E-payments increasingly popular, but struggle to convince small vendors

E-payments increasingly popular, but struggle to convince small vendors
© Belga

It will be one year exactly on Friday since small shops were stopped from adding a surcharge to totals when customers paid electronically, a move which has seen limited success in encouraging small card payments.

While card payments have become commonplace at the baker's or in car parks, they are still far from being popular with newspaper vendors or in sandwich bars, according to the company CCV, which supplies electronic payment terminals.

The bank card is by and large increasingly replacing cash for small amounts. Electronic payments for sums of up to 10 euro have doubled in a year, CCV pointed out. In the first half of the year, its competitor Worldline recorded an increase of 18% for amounts up to five euro and 13% for purchases of no more than 10 euro. Card payments have even increased by 30% among small businesses.
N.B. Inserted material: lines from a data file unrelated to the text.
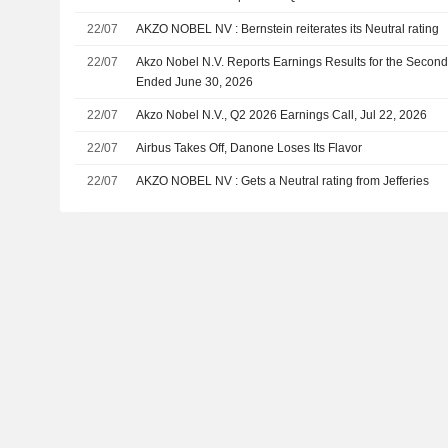
22/07
AKZO NOBEL NV : Bernstein reiterates its Neutral rating
22/07
Akzo Nobel N.V. Reports Earnings Results for the Secon
Ended June 30, 2026
22/07
Akzo Nobel N.V., Q2 2026 Earnings Call, Jul 22, 2026
22/07
Airbus Takes Off, Danone Loses Its Flavor
22/07
AKZO NOBEL NV : Gets a Neutral rating from Jefferies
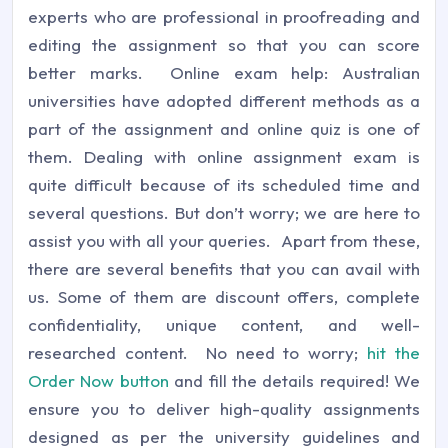
experts who are professional in proofreading and
editing the assignment so that you can score
better marks. Online exam help: Australian
universities have adopted different methods as a
part of the assignment and online quiz is one of
them. Dealing with online assignment exam is
quite difficult because of its scheduled time and
several questions. But don’t worry; we are here to
assist you with all your queries. Apart from these,
there are several benefits that you can avail with
us. Some of them are discount offers, complete
confidentiality, unique content, and well-
researched content. No need to worry;
hit the
Order Now button
and fill the details required! We
ensure you to deliver high-quality assignments
designed as per the university guidelines and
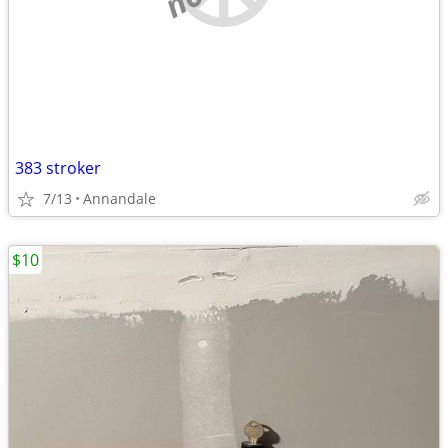
383 stroker
7/13
Annandale
$10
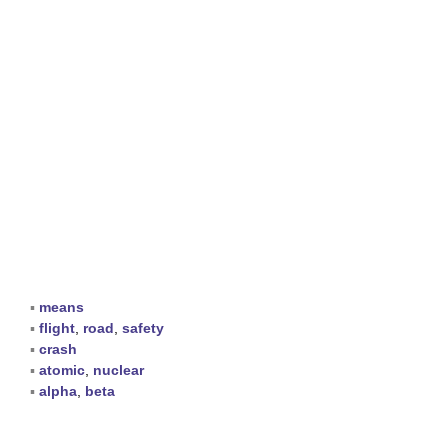
▪
means
▪
flight
,
road
,
safety
▪
crash
▪
atomic
,
nuclear
▪
alpha
,
beta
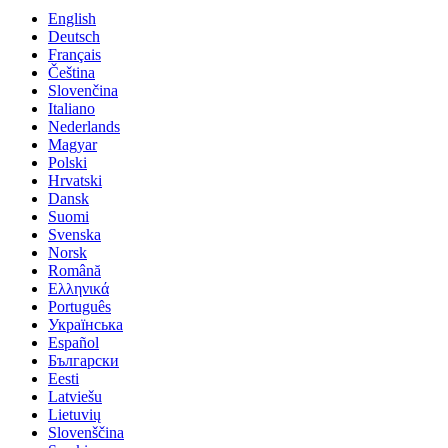
English
Deutsch
Français
Čeština
Slovenčina
Italiano
Nederlands
Magyar
Polski
Hrvatski
Dansk
Suomi
Svenska
Norsk
Română
Ελληνικά
Português
Українська
Español
Български
Eesti
Latviešu
Lietuvių
Slovenščina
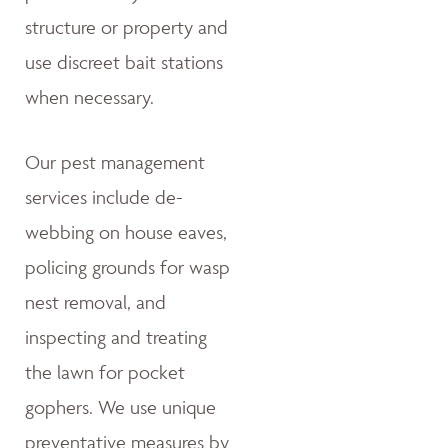
structure or property and
use discreet bait stations
when necessary.
Our pest management
services include de-
webbing on house eaves,
policing grounds for wasp
nest removal, and
inspecting and treating
the lawn for pocket
gophers. We use unique
preventative measures by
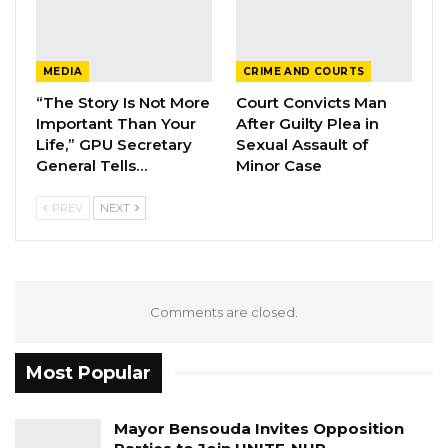
MEDIA
CRIME AND COURTS
“The Story Is Not More
Court Convicts Man
Important Than Your
After Guilty Plea in
Life,” GPU Secretary
Sexual Assault of
General Tells…
Minor Case
PREV
NEXT
Comments are closed.
Most Popular
Mayor Bensouda Invites Opposition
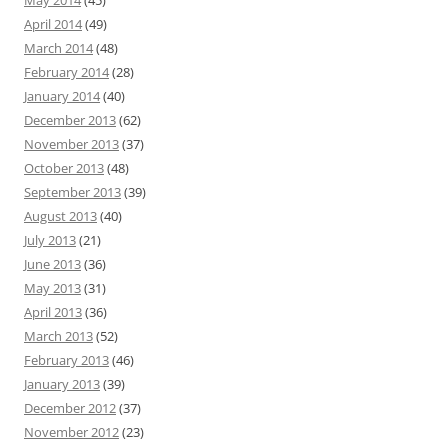
May 2014
(45)
April 2014
(49)
March 2014
(48)
February 2014
(28)
January 2014
(40)
December 2013
(62)
November 2013
(37)
October 2013
(48)
September 2013
(39)
August 2013
(40)
July 2013
(21)
June 2013
(36)
May 2013
(31)
April 2013
(36)
March 2013
(52)
February 2013
(46)
January 2013
(39)
December 2012
(37)
November 2012
(23)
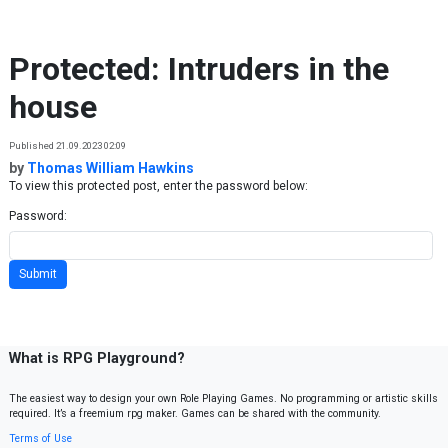
Skip to content
Protected: Intruders in the
house
Published 21.09.2023 02:09
by
Thomas William Hawkins
To view this protected post, enter the password below:
Password:
What is RPG Playground?
The easiest way to design your own Role Playing Games. No programming or artistic skills
required. It’s a freemium rpg maker. Games can be shared with the community.
Terms of Use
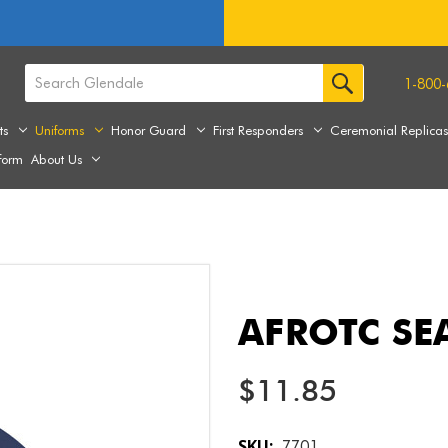
1-800-
ts
Uniforms
Honor Guard
First Responders
Ceremonial Replica
form
About Us
AFROTC SEA
$11.85
SKU:
7701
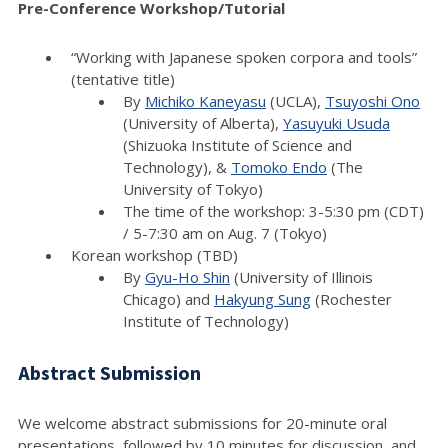
Pre-Conference Workshop/Tutorial
“Working with Japanese spoken corpora and tools”
(tentative title)
By
Michiko Kaneyasu
(UCLA),
Tsuyoshi Ono
(University of Alberta),
Yasuyuki Usuda
(Shizuoka Institute of Science and
Technology), &
Tomoko Endo
(The
University of Tokyo)
The time of the workshop: 3-5:30 pm (CDT)
/ 5-7:30 am on Aug. 7 (Tokyo)
Korean workshop (TBD)
By
Gyu-Ho Shin
(University of Illinois
Chicago) and
Hakyung Sung
(Rochester
Institute of Technology)
Abstract Submission
We welcome abstract submissions for 20-minute oral
presentations, followed by 10 minutes for discussion, and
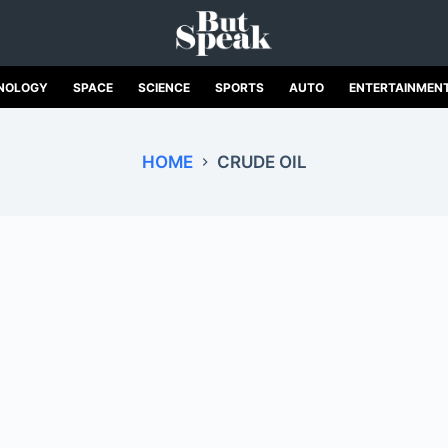
NOLOGY
SPACE
SCIENCE
SPORTS
AUTO
ENTERTAINMEN
HOME
CRUDE OIL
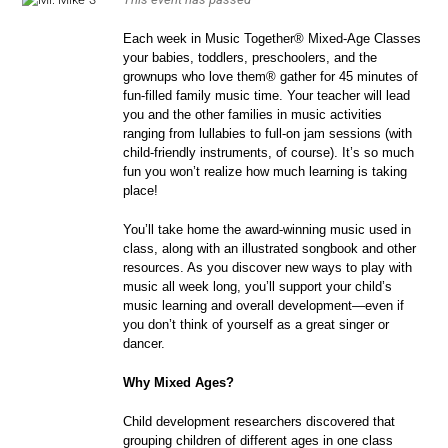
Each week in Music Together® Mixed-Age Classes
your babies, toddlers, preschoolers, and the
grownups who love them® gather for 45 minutes of
fun-filled family music time. Your teacher will lead
you and the other families in music activities
ranging from lullabies to full-on jam sessions (with
child-friendly instruments, of course). It’s so much
fun you won’t realize how much learning is taking
place!
You’ll take home the award-winning music used in
class, along with an illustrated songbook and other
resources. As you discover new ways to play with
music all week long, you’ll support your child’s
music learning and overall development—even if
you don’t think of yourself as a great singer or
dancer.
Why Mixed Ages?
Child development researchers discovered that
grouping children of different ages in one class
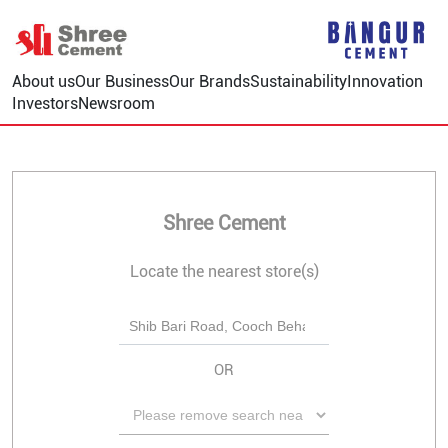
About us
Our Business
Our Brands
Sustainability
Innovation
Investors
Newsroom
Shree Cement
Locate the nearest store(s)
OR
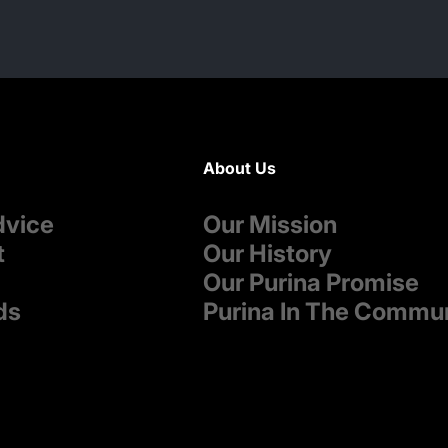
About Us
dvice
Our Mission
t
Our History
Our Purina Promise
ds
Purina In The Commu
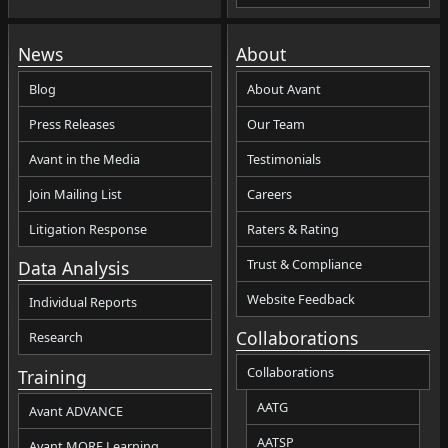
News
About
Blog
About Avant
Press Releases
Our Team
Avant in the Media
Testimonials
Join Mailing List
Careers
Litigation Response
Raters & Rating
Trust & Compliance
Data Analysis
Website Feedback
Individual Reports
Collaborations
Research
Collaborations
Training
AATG
Avant ADVANCE
AATSP
Avant MORE Learning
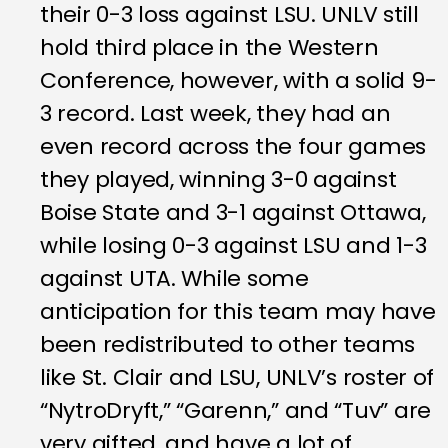
their 0-3 loss against LSU. UNLV still
hold third place in the Western
Conference, however, with a solid 9-
3 record. Last week, they had an
even record across the four games
they played, winning 3-0 against
Boise State and 3-1 against Ottawa,
while losing 0-3 against LSU and 1-3
against UTA. While some
anticipation for this team may have
been redistributed to other teams
like St. Clair and LSU, UNLV’s roster of
“NytroDryft,” “Garenn,” and “Tuv” are
very gifted, and have a lot of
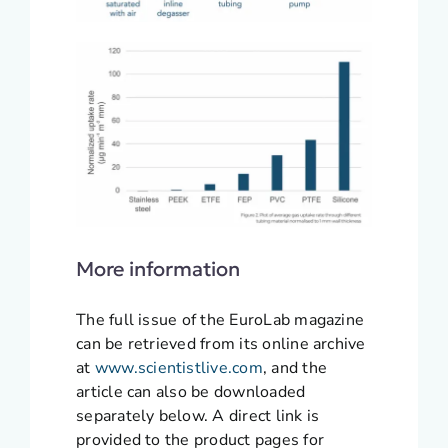
More information
The full issue of the EuroLab magazine
can be retrieved from its online archive
at
www.scientistlive.com
, and the
article can also be downloaded
separately below. A direct link is
provided to the product pages for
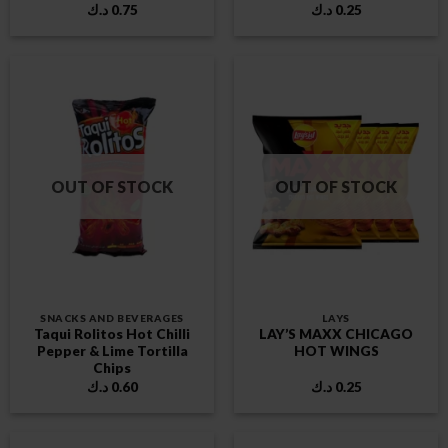
د.ك
0.75
د.ك
0.25
OUT OF STOCK
OUT OF STOCK
SNACKS AND BEVERAGES
LAYS
Taqui Rolitos Hot Chilli
LAY’S MAXX CHICAGO
Pepper & Lime Tortilla
HOT WINGS
Chips
د.ك
0.60
د.ك
0.25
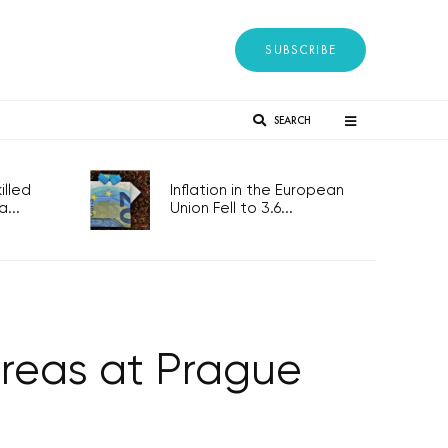
SUBSCRIBE
SEARCH
lled
Inflation in the European
...
Union Fell to 3.6...
oreas at Prague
This enthusiasm is however much more pronounced than in other areas, such as sandwich bars and bookshops. The owners of these shops "are much harder to convince about investing in payment terminals because the costs involved are still too high in view of their thin profit margins," the Neutral Union of the Self-employed (SNI) emphasised.

According to a Planning Office study quoted by SNI, the suggestion that customers pay by card effectively costs shopkeepers between 93 and 160 euro a month. Some consequently prefer to authorise e-payments only above a certain amount or keep the terminal out of the sight of customers in order to save on transaction fees.

So how can the success of card payments at bakeries and the discontent of sandwich-bar proprietors for the same system be explained? CCV states it has concluded an agreement with the Flemish Bakers' Federation, whose members pay zero transaction fees on amounts below five euro. At car parks, it is sometimes possible to pay by card at the entrance to avoid queues at ticket machines.

The SNI is calling for a reduction in e-payment costs for shopkeepers. Not only would tax incentives be necessary to encourage payment terminal purchase, but also a lowering of transaction and subscription fees, the union considered. "It's the only way to make shopkeepers get on board the digital train."